**PROVIDED MATERIAL**:
* * * * * * *

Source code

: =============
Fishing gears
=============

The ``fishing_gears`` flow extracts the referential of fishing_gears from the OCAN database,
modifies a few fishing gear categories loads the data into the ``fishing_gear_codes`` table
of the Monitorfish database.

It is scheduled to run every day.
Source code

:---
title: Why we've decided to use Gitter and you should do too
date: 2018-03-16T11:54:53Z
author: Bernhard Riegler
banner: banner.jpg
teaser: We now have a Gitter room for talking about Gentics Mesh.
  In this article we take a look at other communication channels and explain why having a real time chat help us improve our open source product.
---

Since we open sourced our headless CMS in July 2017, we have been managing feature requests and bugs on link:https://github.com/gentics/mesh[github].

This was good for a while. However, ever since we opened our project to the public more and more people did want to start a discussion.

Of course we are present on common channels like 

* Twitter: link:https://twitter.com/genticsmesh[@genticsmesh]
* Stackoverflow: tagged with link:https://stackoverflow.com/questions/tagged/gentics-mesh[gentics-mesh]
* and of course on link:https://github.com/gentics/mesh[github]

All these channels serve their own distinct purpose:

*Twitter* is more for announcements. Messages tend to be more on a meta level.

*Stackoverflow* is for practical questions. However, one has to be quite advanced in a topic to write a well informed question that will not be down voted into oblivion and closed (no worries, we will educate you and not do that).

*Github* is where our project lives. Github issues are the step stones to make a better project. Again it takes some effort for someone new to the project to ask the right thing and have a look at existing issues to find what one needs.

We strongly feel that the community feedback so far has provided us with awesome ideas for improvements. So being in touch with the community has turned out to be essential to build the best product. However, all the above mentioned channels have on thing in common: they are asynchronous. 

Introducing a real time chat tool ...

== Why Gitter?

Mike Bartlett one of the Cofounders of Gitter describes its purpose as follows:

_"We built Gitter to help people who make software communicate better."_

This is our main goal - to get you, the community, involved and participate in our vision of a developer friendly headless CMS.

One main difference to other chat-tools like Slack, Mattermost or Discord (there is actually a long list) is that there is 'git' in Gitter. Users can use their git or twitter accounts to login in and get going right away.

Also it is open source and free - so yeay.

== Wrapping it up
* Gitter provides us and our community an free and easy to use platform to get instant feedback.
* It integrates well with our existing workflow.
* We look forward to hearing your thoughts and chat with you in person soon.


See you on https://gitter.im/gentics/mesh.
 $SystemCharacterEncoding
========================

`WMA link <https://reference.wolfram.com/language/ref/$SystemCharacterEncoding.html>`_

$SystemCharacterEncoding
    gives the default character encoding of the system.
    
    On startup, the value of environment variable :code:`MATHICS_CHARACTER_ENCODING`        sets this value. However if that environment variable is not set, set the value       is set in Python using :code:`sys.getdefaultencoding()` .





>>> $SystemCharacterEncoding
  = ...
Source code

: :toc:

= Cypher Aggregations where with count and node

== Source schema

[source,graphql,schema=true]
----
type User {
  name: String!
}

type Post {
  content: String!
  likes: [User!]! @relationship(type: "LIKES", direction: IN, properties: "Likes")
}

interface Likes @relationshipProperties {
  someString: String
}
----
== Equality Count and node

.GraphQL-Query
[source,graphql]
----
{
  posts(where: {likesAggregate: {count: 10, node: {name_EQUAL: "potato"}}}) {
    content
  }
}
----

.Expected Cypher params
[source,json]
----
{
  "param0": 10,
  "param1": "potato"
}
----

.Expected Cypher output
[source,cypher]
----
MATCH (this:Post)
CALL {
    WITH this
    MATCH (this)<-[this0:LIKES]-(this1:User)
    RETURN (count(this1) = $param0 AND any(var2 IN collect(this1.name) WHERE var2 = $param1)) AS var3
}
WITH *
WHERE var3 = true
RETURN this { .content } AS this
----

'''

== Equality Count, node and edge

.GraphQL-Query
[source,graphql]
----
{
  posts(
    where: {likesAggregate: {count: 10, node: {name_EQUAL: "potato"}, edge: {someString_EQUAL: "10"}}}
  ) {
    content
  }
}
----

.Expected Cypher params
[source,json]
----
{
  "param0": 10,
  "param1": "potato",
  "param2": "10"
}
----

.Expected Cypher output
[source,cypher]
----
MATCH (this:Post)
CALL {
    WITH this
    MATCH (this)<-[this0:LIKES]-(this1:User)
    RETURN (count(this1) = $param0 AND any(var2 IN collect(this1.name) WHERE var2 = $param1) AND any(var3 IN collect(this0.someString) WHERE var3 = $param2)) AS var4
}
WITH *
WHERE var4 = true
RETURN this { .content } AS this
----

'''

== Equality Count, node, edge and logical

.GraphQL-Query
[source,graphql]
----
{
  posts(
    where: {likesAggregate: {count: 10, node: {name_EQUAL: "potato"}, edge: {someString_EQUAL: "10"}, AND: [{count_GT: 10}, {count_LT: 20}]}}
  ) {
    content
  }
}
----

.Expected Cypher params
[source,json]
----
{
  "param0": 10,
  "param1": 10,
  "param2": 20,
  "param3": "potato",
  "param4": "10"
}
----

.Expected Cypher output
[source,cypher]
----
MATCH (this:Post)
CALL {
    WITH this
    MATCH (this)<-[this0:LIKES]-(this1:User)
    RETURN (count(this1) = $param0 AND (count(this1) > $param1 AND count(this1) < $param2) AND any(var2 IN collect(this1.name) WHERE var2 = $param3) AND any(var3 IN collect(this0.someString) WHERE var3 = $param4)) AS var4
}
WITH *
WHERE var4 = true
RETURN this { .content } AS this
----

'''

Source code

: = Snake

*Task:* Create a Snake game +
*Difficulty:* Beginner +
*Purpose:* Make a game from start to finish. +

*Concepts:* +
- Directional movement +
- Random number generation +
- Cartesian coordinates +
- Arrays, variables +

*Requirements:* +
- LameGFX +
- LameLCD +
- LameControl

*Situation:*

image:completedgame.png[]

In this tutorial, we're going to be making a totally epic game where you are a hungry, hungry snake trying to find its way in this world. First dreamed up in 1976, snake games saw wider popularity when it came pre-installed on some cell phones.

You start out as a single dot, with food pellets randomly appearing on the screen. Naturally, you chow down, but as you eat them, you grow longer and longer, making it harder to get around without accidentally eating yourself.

* * * * * * *

**AIM OF THE TASK**:
Your task is an exact transcription of every line above.

**SOLUTION FOR THIS PROBLEM**:
Source code

: =============
Fishing gears
=============

The ``fishing_gears`` flow extracts the referential of fishing_gears from the OCAN database,
modifies a few fishing gear categories loads the data into the ``fishing_gear_codes`` table
of the Monitorfish database.

It is scheduled to run every day.
Source code

:---
title: Why we've decided to use Gitter and you should do too
date: 2018-03-16T11:54:53Z
author: Bernhard Riegler
banner: banner.jpg
teaser: We now have a Gitter room for talking about Gentics Mesh.
  In this article we take a look at other communication channels and explain why having a real time chat help us improve our open source product.
---

Since we open sourced our headless CMS in July 2017, we have been managing feature requests and bugs on link:https://github.com/gentics/mesh[github].

This was good for a while. However, ever since we opened our project to the public more and more people did want to start a discussion.

Of course we are present on common channels like 

* Twitter: link:https://twitter.com/genticsmesh[@genticsmesh]
* Stackoverflow: tagged with link:https://stackoverflow.com/questions/tagged/gentics-mesh[gentics-mesh]
* and of course on link:https://github.com/gentics/mesh[github]

All these channels serve their own distinct purpose:

*Twitter* is more for announcements. Messages tend to be more on a meta level.

*Stackoverflow* is for practical questions. However, one has to be quite advanced in a topic to write a well informed question that will not be down voted into oblivion and closed (no worries, we will educate you and not do that).

*Github* is where our project lives. Github issues are the step stones to make a better project. Again it takes some effort for someone new to the project to ask the right thing and have a look at existing issues to find what one needs.

We strongly feel that the community feedback so far has provided us with awesome ideas for improvements. So being in touch with the community has turned out to be essential to build the best product. However, all the above mentioned channels have on thing in common: they are asynchronous. 

Introducing a real time chat tool ...

== Why Gitter?

Mike Bartlett one of the Cofounders of Gitter describes its purpose as follows:

_"We built Gitter to help people who make software communicate better."_

This is our main goal - to get you, the community, involved and participate in our vision of a developer friendly headless CMS.

One main difference to other chat-tools like Slack, Mattermost or Discord (there is actually a long list) is that there is 'git' in Gitter. Users can use their git or twitter accounts to login in and get going right away.

Also it is open source and free - so yeay.

== Wrapping it up
* Gitter provides us and our community an free and easy to use platform to get instant feedback.
* It integrates well with our existing workflow.
* We look forward to hearing your thoughts and chat with you in person soon.


See you on https://gitter.im/gentics/mesh.
 $SystemCharacterEncoding
========================

`WMA link <https://reference.wolfram.com/language/ref/$SystemCharacterEncoding.html>`_

$SystemCharacterEncoding
    gives the default character encoding of the system.
    
    On startup, the value of environment variable :code:`MATHICS_CHARACTER_ENCODING`        sets this value. However if that environment variable is not set, set the value       is set in Python using :code:`sys.getdefaultencoding()` .





>>> $SystemCharacterEncoding
  = ...
Source code

: :toc:

= Cypher Aggregations where with count and node

== Source schema

[source,graphql,schema=true]
----
type User {
  name: String!
}

type Post {
  content: String!
  likes: [User!]! @relationship(type: "LIKES", direction: IN, properties: "Likes")
}

interface Likes @relationshipProperties {
  someString: String
}
----
== Equality Count and node

.GraphQL-Query
[source,graphql]
----
{
  posts(where: {likesAggregate: {count: 10, node: {name_EQUAL: "potato"}}}) {
    content
  }
}
----

.Expected Cypher params
[source,json]
----
{
  "param0": 10,
  "param1": "potato"
}
----

.Expected Cypher output
[source,cypher]
----
MATCH (this:Post)
CALL {
    WITH this
    MATCH (this)<-[this0:LIKES]-(this1:User)
    RETURN (count(this1) = $param0 AND any(var2 IN collect(this1.name) WHERE var2 = $param1)) AS var3
}
WITH *
WHERE var3 = true
RETURN this { .content } AS this
----

'''

== Equality Count, node and edge

.GraphQL-Query
[source,graphql]
----
{
  posts(
    where: {likesAggregate: {count: 10, node: {name_EQUAL: "potato"}, edge: {someString_EQUAL: "10"}}}
  ) {
    content
  }
}
----

.Expected Cypher params
[source,json]
----
{
  "param0": 10,
  "param1": "potato",
  "param2": "10"
}
----

.Expected Cypher output
[source,cypher]
----
MATCH (this:Post)
CALL {
    WITH this
    MATCH (this)<-[this0:LIKES]-(this1:User)
    RETURN (count(this1) = $param0 AND any(var2 IN collect(this1.name) WHERE var2 = $param1) AND any(var3 IN collect(this0.someString) WHERE var3 = $param2)) AS var4
}
WITH *
WHERE var4 = true
RETURN this { .content } AS this
----

'''

== Equality Count, node, edge and logical

.GraphQL-Query
[source,graphql]
----
{
  posts(
    where: {likesAggregate: {count: 10, node: {name_EQUAL: "potato"}, edge: {someString_EQUAL: "10"}, AND: [{count_GT: 10}, {count_LT: 20}]}}
  ) {
    content
  }
}
----

.Expected Cypher params
[source,json]
----
{
  "param0": 10,
  "param1": 10,
  "param2": 20,
  "param3": "potato",
  "param4": "10"
}
----

.Expected Cypher output
[source,cypher]
----
MATCH (this:Post)
CALL {
    WITH this
    MATCH (this)<-[this0:LIKES]-(this1:User)
    RETURN (count(this1) = $param0 AND (count(this1) > $param1 AND count(this1) < $param2) AND any(var2 IN collect(this1.name) WHERE var2 = $param3) AND any(var3 IN collect(this0.someString) WHERE var3 = $param4)) AS var4
}
WITH *
WHERE var4 = true
RETURN this { .content } AS this
----

'''

Source code

: = Snake

*Task:* Create a Snake game +
*Difficulty:* Beginner +
*Purpose:* Make a game from start to finish. +

*Concepts:* +
- Directional movement +
- Random number generation +
- Cartesian coordinates +
- Arrays, variables +

*Requirements:* +
- LameGFX +
- LameLCD +
- LameControl

*Situation:*

image:completedgame.png[]

In this tutorial, we're going to be making a totally epic game where you are a hungry, hungry snake trying to find its way in this world. First dreamed up in 1976, snake games saw wider popularity when it came pre-installed on some cell phones.

You start out as a single dot, with food pellets randomly appearing on the screen. Naturally, you chow down, but as you eat them, you grow longer and longer, making it harder to get around without accidentally eating yourself.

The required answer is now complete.